Ros Melnyk (20) is a poster boy for two major defects in Canadian criminal justice.
The revolving doors of justice and concurrent sentences.
Let me explain….
On March 19, 2014, Melnyk was nabbed by a caretaker and his son after he was observed acting in a suspicious manner in an apartment block in the 300 block of Poplar Avenue. The dynamic duo managed to overcome Melnyk’s resistance and held him for Police.
After taking custody of Melnyk, Police conducted an investigation that led to him being identified as a highly skilled, prolific serial residential break & enter offender. Police indicate Melnyk’s method of entry was somewhat unusual in that he used lock picks and listening devices, normally used to crack safes, to cheat door locks. In all, Melnyk is believed to be responsible for causing property damage and stealing goods to a value of $80,000.00.
The investigation resulted in the following charges being laid;
- Break, Enter & Theft x 31
- Break & Enter with Intent x 3
- Possess B&E instruments
- Several weapons related offences
Anyone with experience in criminal justice should recognize that serial offenders like Melnyk make significant contributions to the overall crime statistics experienced in crime ridden Cities like Winnipeg.
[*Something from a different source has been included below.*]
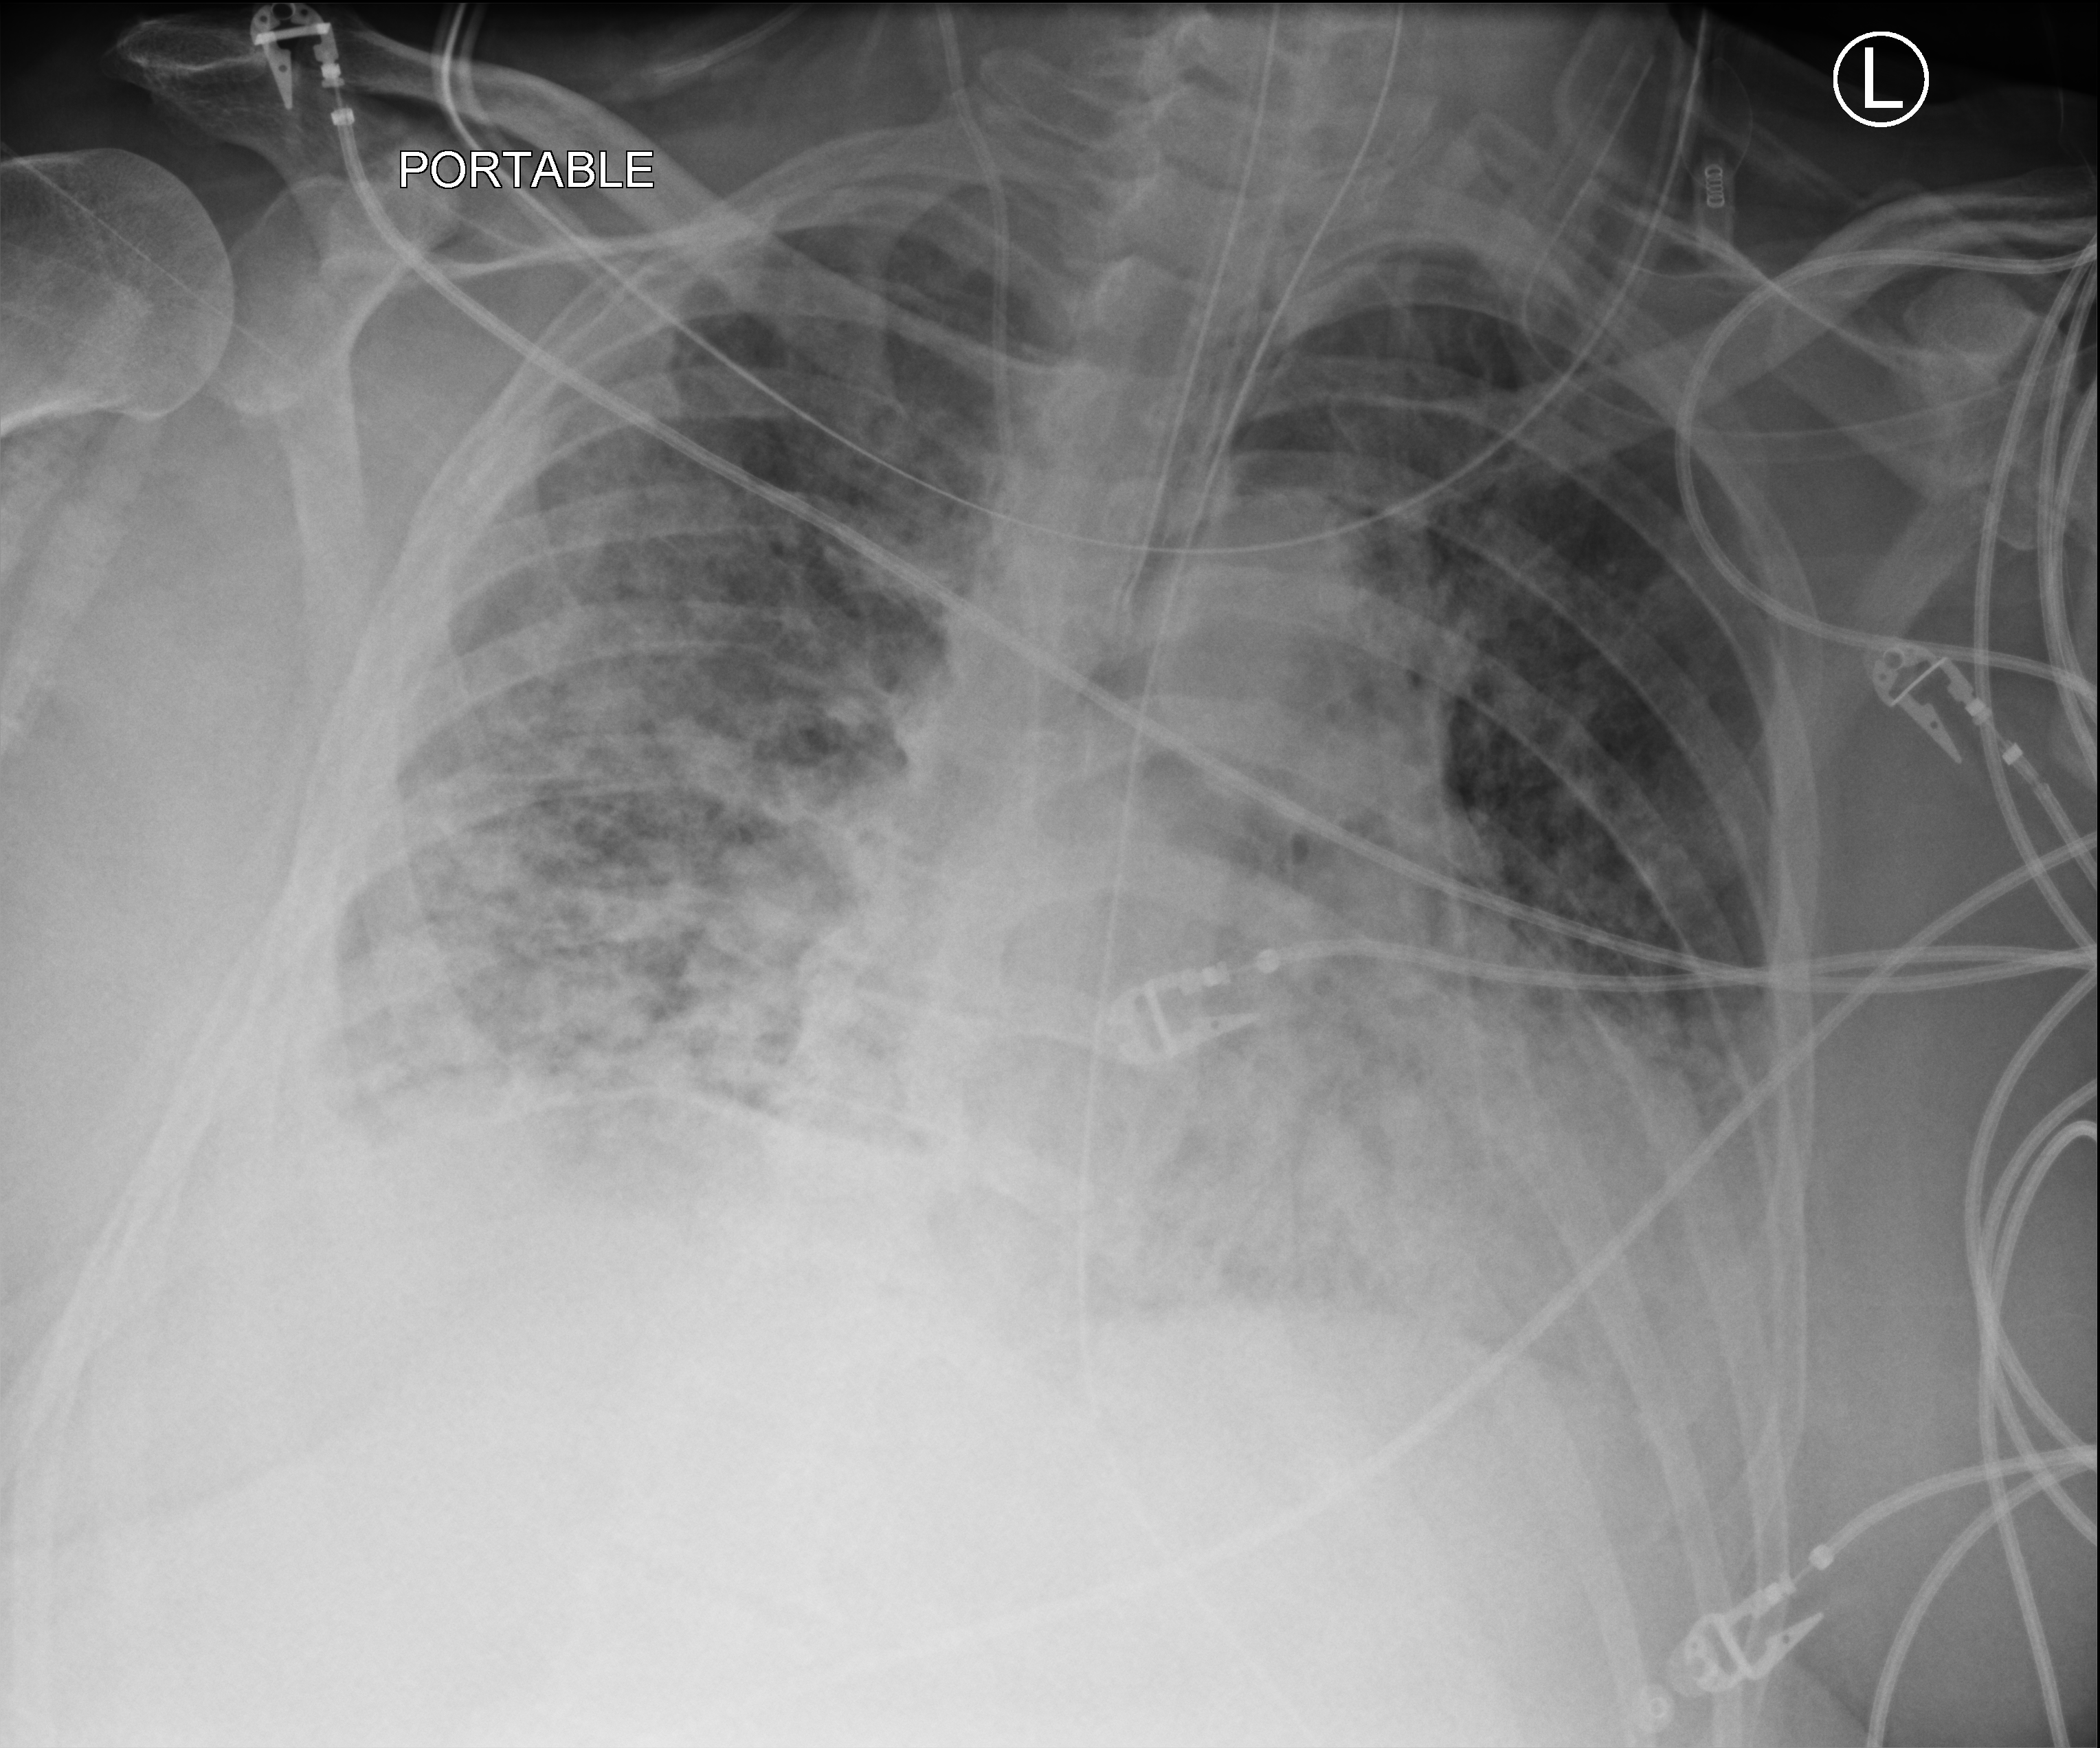
Chest X-ray (portable); anteroposterior (AP) projection. Male patient hospitalised with COVID-19, age 60–74 years.
Admission-level facts for this patient (not findings on this image; timing relative to this image not recorded):
- admitted to intensive care during this hospital stay: yes
- hypertension (admission record): yes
Melnyk is part of the dedicated elite 5% of criminals who generate up to 90% of the crime that afflicts us.
The East District Police Officers who investigated Melnyk are acutely aware of this reality and lodged him in the Provincial Remand Center. The arrest of serial offenders like Melnyk are somewhat like “interventions,” of sorts as these offenders rarely have the motivation to stop their criminal conduct unit they’re forced to do so.
Enter the Crown Prosecutor.
The Prosecutor in this case appears to have agreed to Melnyk’s release, but only if he can find someone foolish enough to post a $10,000 surety to spring him. If released, he’ll have to abide by a 9 pm to 6 am curfew, an interesting condition given that most residential break & enters occur during day time hours.
While I don’t often find fault with Crown Prosecutor’s I have to admit the decision to consent to Melnyk’s bail should be a concern to all of us.
The Revolving Doors of Justice;
The revolving doors of justice are a “real thing” and present a significant issue for Law Enforcement. Once released, Melnyk becomes the sole burden and responsibility of the Police Service. Will the Police have the time to drop by his house every night to make sure he’s abiding by his curfew? Do the Police need the extra work? Will the Police be able to catch him if, and more likely, when he starts breaking into people’s apartments again?
Let’s not forget, Melnyk committed thirty-four (34) Break & Enters offences and successfully avoided the detection of Law Enforcement. His luck only ran out when a sharp-eyed gutsy citizen turned the tables on him.
I suspect the fact Melnyk has no criminal record played into the Crown’s decision to grant him bail.
Should that really matter?
Record or not, Melnyk made the choice to become an elite, dedicated, serial criminal offender. His crimes have affected dozens of law-abiding citizens who suffered the loss of property, property damage and the emotional trauma of having the sanctity of their homes violated. The choice should have come with harsh consequences and negated any charitable consideration from the Crown.
I have to ask, where did the need to protect the public enter into the equation?
Therein lies the rub…
Canadian justice has now made Ros Melnyk an offender with almost nothing to lose.
The reality is, it matters not if Melnyk decides to add another five (5), ten (10) or twenty (20) more Break & Enters to his resume. Cases like his are almost always resolved by way of plea bargain. The addition of twenty (20) or more charges will have little or no consequences for him. That happens to be the primary problem Police associate with the catch and release program. The charges pile up only to be dealt away by the dozen. I’ve seen it hundreds of times.
Crown Prosecutors have to be alert to these concerns and should be ready to fight to keep offenders like Melnyk behind bars.
That brings me to the next issue.
Ros Melnyk will surely be the benefactor of concurrent sentences and stays of proceedings once the plea bargain dust settles on the court room floor.
A concurrent sentence is a sentence that runs at the same time, or concurrently, with another sentence.
If Melnyk pleads guilty to fifteen (15) counts of Break & Enter and receives a sentence of twelve (12) months for each offence, he would only have to serve a period of twelve (12) months in custody. The fact he was sentenced to a total of fifteen (15) years in prison means nothing when a sentence runs concurrently.
Concurrent sentences are nothing more than judicial smoke screens that have little meaning or effect in the real world. Their only redeeming quality is the fact they register as convictions and “may” impact future sentences received by an offender.
Sadly, there is no real “truth” in sentencing in Canada.
The truth is, concurrent sentences, 2 -1 discounts, parole, statutory release, escorted and unescorted temporary absences are all forms of soft justice discounts that undermine real “truth” in sentencing.
At some point we’re going to have to try to stop the bleeding.